● DESCRIPTION OF THE TASK
Express the stretch of the records from the line that contains "left shoulder: (440, 259, 14)" through the end of the records as a JSON list of strings, one string per line and no blank lines.
━━━━━━━━━━━━━━━━━━━━
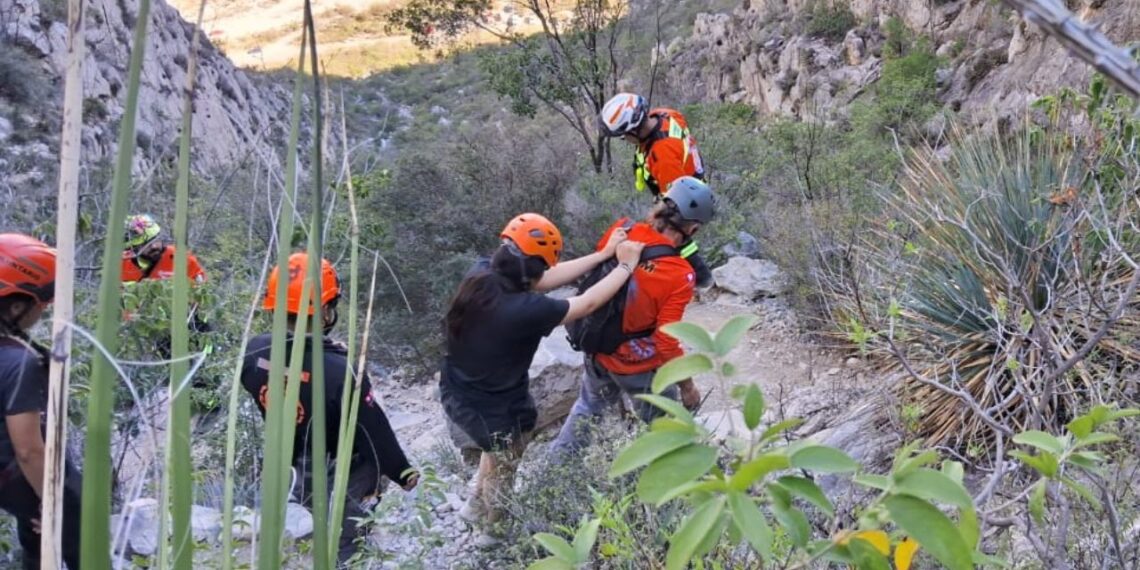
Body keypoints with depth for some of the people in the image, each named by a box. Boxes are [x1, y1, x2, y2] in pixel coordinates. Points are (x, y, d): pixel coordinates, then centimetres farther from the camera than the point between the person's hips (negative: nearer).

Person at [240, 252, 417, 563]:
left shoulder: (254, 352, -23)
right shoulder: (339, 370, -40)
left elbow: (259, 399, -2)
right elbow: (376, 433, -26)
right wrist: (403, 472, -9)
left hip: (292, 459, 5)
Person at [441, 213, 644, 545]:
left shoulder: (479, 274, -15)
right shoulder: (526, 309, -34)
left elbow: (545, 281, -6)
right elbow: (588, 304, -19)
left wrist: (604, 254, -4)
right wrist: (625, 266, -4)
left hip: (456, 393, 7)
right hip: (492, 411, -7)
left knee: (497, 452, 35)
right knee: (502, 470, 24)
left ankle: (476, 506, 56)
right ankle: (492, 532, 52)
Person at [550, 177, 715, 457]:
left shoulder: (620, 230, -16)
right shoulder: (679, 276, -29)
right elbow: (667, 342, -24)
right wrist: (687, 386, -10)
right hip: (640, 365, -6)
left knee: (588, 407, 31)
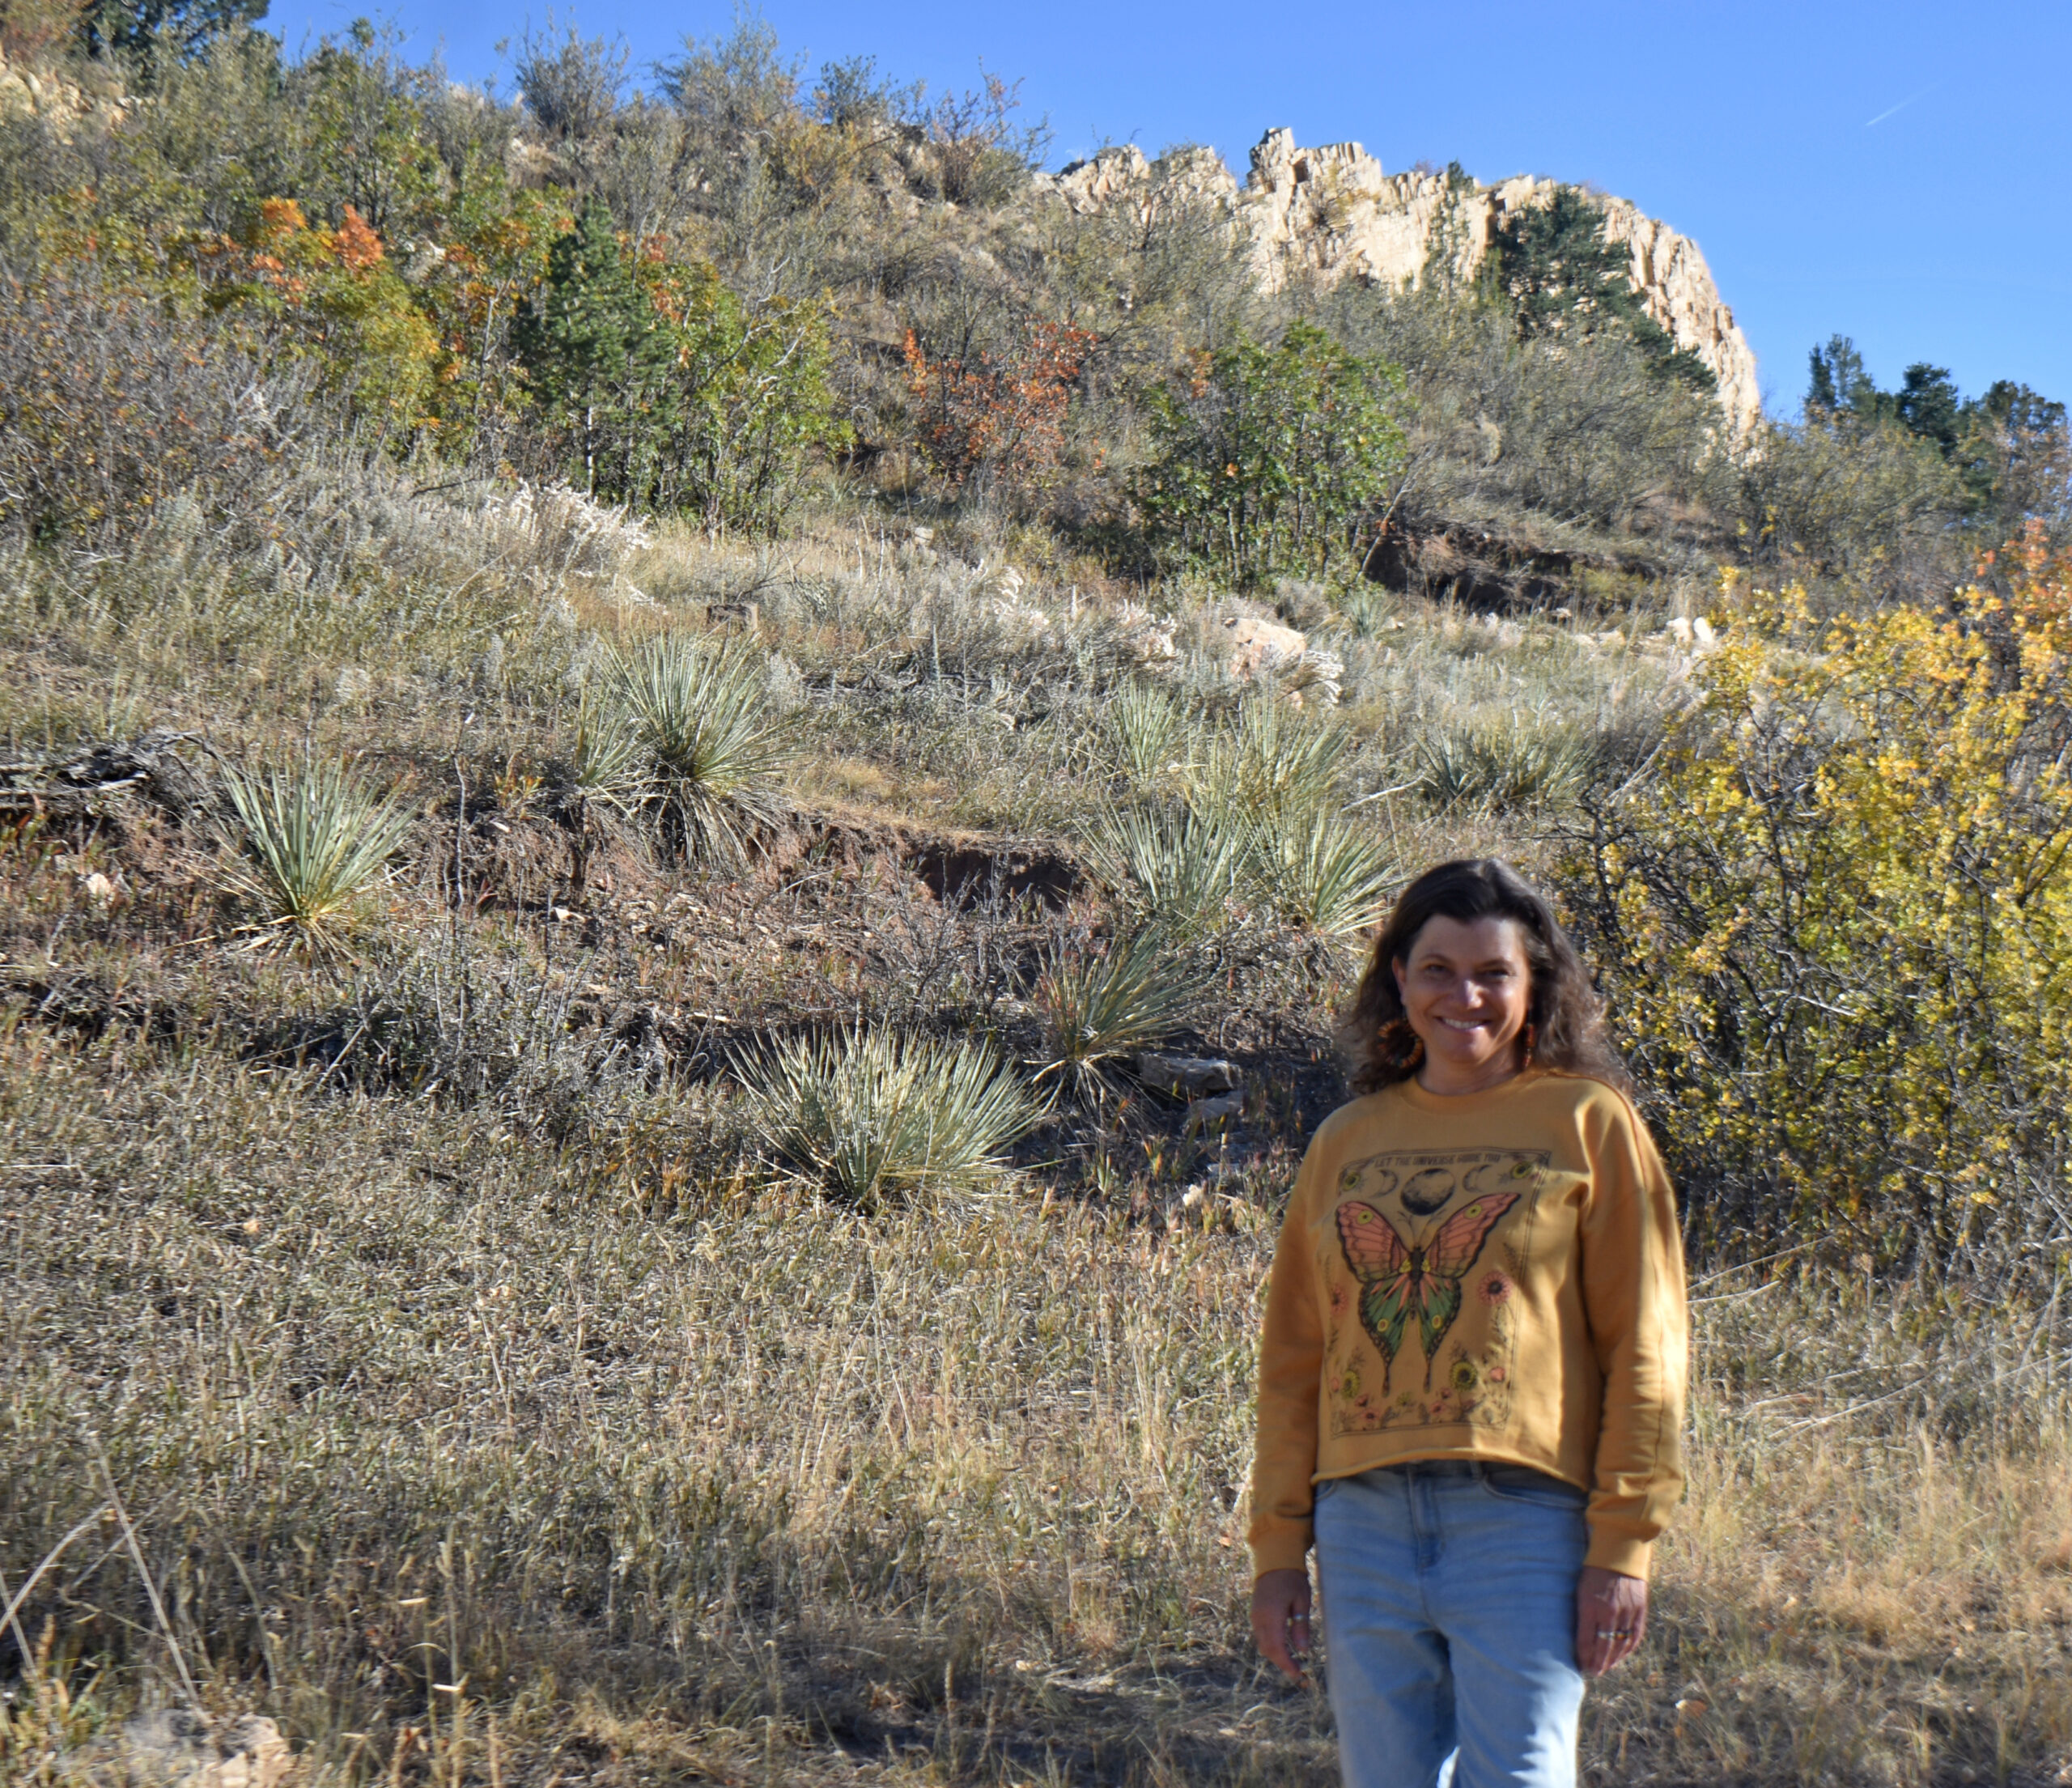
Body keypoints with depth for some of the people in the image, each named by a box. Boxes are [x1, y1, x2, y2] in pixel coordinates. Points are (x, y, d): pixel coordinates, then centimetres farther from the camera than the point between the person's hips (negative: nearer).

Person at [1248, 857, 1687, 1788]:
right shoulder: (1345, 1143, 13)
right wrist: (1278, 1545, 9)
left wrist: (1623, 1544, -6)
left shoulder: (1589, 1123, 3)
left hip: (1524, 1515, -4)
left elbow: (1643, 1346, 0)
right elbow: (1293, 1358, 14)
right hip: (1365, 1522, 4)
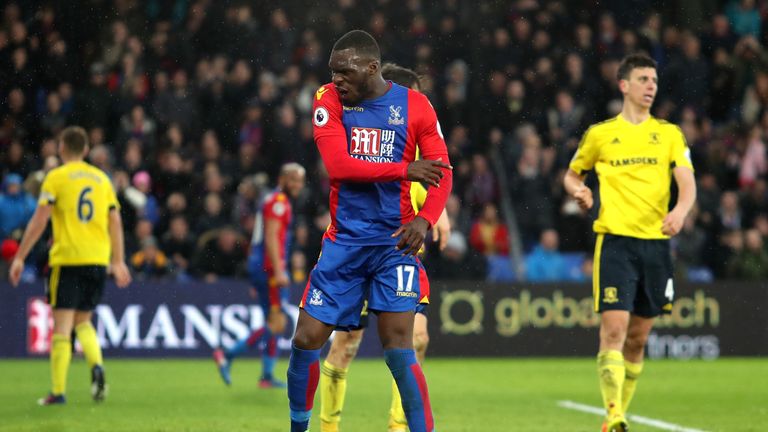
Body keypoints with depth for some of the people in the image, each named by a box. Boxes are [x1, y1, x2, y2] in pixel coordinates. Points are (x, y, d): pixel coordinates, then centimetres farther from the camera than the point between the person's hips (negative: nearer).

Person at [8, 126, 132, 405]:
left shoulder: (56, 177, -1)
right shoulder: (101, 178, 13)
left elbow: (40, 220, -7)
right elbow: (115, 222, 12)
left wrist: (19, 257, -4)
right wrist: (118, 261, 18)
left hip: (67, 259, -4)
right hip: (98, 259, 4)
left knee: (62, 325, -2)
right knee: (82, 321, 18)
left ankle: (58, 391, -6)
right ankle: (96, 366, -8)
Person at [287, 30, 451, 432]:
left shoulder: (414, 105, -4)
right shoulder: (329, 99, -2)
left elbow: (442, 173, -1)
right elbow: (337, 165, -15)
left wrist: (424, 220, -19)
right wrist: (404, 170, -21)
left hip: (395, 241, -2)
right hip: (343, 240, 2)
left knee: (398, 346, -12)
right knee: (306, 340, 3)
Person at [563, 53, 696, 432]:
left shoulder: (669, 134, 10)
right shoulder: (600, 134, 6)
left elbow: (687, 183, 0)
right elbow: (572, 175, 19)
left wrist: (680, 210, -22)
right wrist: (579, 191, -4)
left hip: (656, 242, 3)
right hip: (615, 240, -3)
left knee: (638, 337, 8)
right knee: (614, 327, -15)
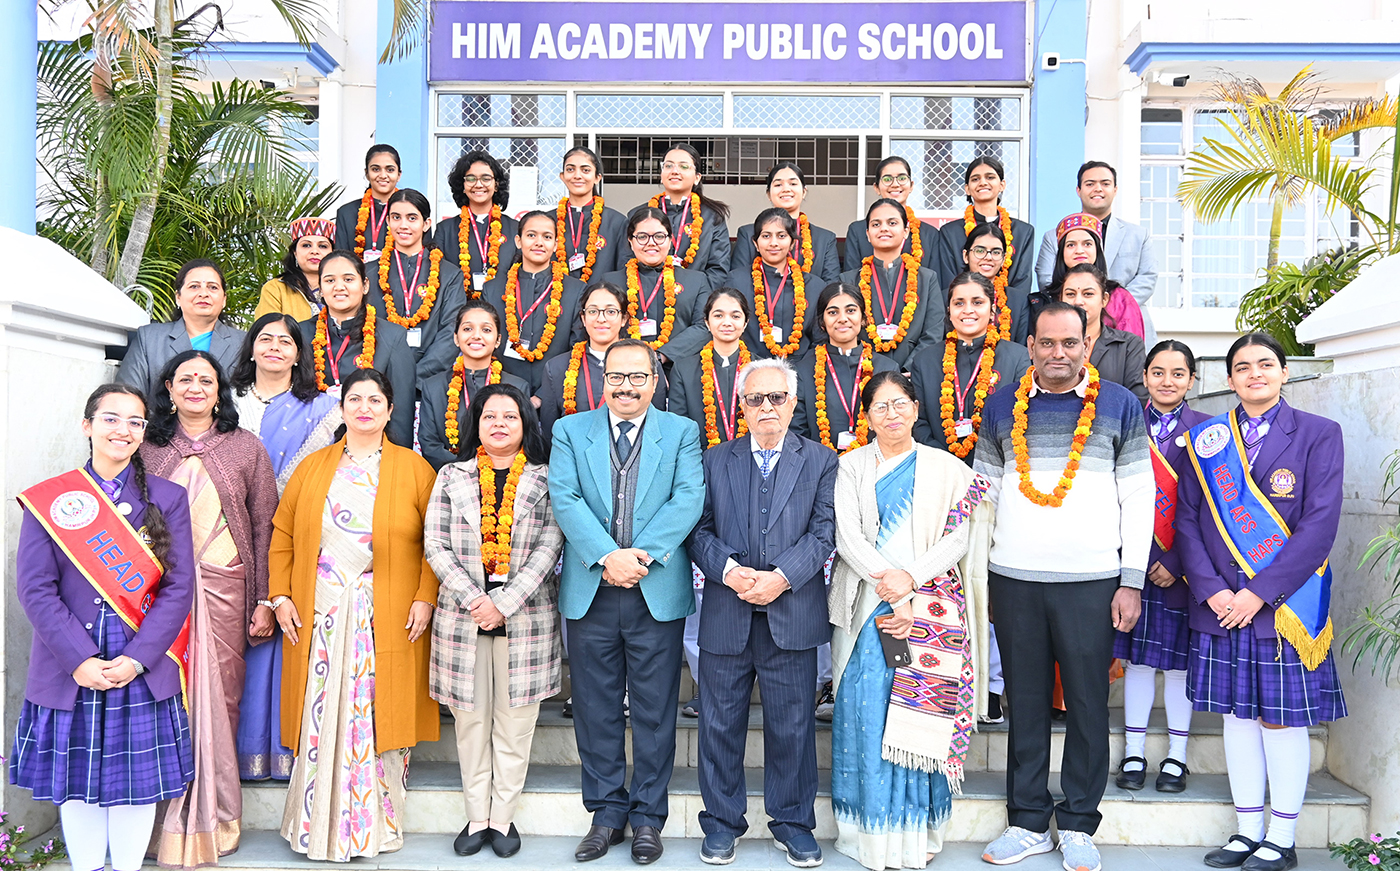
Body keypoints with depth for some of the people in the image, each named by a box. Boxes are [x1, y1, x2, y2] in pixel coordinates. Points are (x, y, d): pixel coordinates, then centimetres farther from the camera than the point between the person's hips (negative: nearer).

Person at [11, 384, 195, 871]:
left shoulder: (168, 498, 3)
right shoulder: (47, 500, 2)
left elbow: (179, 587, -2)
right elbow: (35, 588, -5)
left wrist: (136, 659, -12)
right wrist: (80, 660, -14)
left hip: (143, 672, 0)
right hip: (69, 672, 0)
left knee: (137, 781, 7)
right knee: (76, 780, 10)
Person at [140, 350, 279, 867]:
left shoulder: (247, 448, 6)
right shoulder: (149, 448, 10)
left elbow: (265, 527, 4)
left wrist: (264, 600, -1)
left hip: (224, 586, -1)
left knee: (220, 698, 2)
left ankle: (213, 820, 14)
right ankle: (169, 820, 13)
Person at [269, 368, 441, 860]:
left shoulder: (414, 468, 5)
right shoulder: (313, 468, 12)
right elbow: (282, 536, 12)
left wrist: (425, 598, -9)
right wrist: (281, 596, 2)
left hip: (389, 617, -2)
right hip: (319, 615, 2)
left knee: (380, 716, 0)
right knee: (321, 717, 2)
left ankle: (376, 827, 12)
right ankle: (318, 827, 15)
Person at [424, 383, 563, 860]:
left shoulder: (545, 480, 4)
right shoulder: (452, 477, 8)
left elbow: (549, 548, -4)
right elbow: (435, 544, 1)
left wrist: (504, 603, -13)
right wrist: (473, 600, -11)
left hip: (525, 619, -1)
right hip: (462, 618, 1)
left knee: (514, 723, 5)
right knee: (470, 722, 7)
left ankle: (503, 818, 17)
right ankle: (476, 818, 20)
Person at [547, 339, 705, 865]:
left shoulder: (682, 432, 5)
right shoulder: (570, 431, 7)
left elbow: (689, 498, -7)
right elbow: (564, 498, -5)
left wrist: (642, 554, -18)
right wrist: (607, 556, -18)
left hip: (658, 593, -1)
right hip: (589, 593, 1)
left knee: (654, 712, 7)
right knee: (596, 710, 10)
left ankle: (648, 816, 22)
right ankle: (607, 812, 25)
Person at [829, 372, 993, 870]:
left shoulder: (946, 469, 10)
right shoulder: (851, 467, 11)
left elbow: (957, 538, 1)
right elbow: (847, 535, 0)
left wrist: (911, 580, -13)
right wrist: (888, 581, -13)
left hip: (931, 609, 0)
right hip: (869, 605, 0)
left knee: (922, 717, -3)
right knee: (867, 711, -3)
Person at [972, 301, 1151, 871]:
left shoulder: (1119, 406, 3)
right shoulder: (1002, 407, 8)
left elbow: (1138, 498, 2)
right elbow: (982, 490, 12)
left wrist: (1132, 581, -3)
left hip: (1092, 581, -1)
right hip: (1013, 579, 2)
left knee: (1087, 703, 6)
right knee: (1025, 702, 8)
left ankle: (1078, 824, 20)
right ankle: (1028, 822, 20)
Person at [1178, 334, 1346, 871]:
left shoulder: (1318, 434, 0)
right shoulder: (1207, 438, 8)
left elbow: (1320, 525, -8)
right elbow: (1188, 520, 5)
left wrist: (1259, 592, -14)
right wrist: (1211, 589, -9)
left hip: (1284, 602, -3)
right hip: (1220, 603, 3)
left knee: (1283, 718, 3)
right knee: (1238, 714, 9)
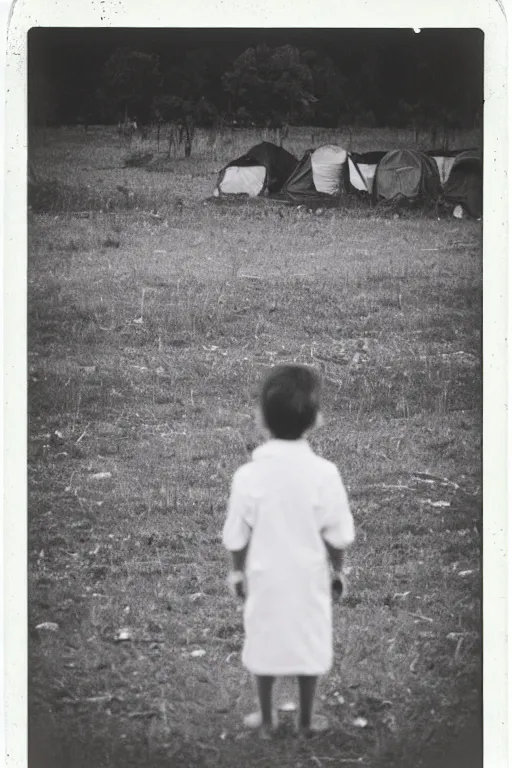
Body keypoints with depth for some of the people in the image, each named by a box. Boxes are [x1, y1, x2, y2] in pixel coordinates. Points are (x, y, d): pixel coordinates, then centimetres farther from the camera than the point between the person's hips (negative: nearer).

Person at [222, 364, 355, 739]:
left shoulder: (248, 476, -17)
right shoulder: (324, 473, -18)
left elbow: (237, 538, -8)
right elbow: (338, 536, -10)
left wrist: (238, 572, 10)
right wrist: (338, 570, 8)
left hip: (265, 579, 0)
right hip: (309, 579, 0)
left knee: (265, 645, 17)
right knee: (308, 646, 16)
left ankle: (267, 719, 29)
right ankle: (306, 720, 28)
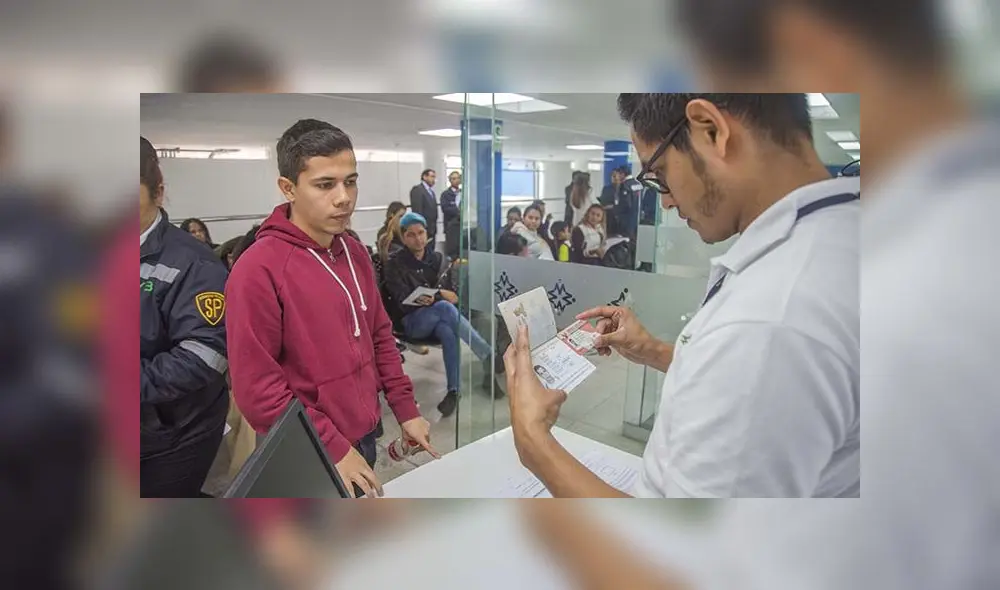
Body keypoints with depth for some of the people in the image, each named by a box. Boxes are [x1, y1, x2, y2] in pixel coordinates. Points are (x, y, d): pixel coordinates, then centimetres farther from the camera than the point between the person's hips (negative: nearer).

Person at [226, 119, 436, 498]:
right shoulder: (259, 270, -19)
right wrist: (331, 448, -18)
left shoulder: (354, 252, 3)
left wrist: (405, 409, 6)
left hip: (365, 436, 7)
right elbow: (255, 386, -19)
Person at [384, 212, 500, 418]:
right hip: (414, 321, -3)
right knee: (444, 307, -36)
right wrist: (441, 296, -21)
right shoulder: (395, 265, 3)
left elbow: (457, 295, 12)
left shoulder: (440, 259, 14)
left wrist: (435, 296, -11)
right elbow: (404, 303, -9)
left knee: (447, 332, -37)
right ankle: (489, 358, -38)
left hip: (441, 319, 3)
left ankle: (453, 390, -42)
━━━━━━━━━━━━━━━━━━━━
● REPLY TO THE TASK
[
  "left shoulder: (440, 259, 14)",
  "left wrist: (435, 296, -11)",
  "right elbow: (404, 303, -9)",
  "left knee: (447, 332, -37)",
  "right ankle: (489, 358, -38)",
  "left hip: (441, 319, 3)",
  "left ankle: (453, 390, -42)"
]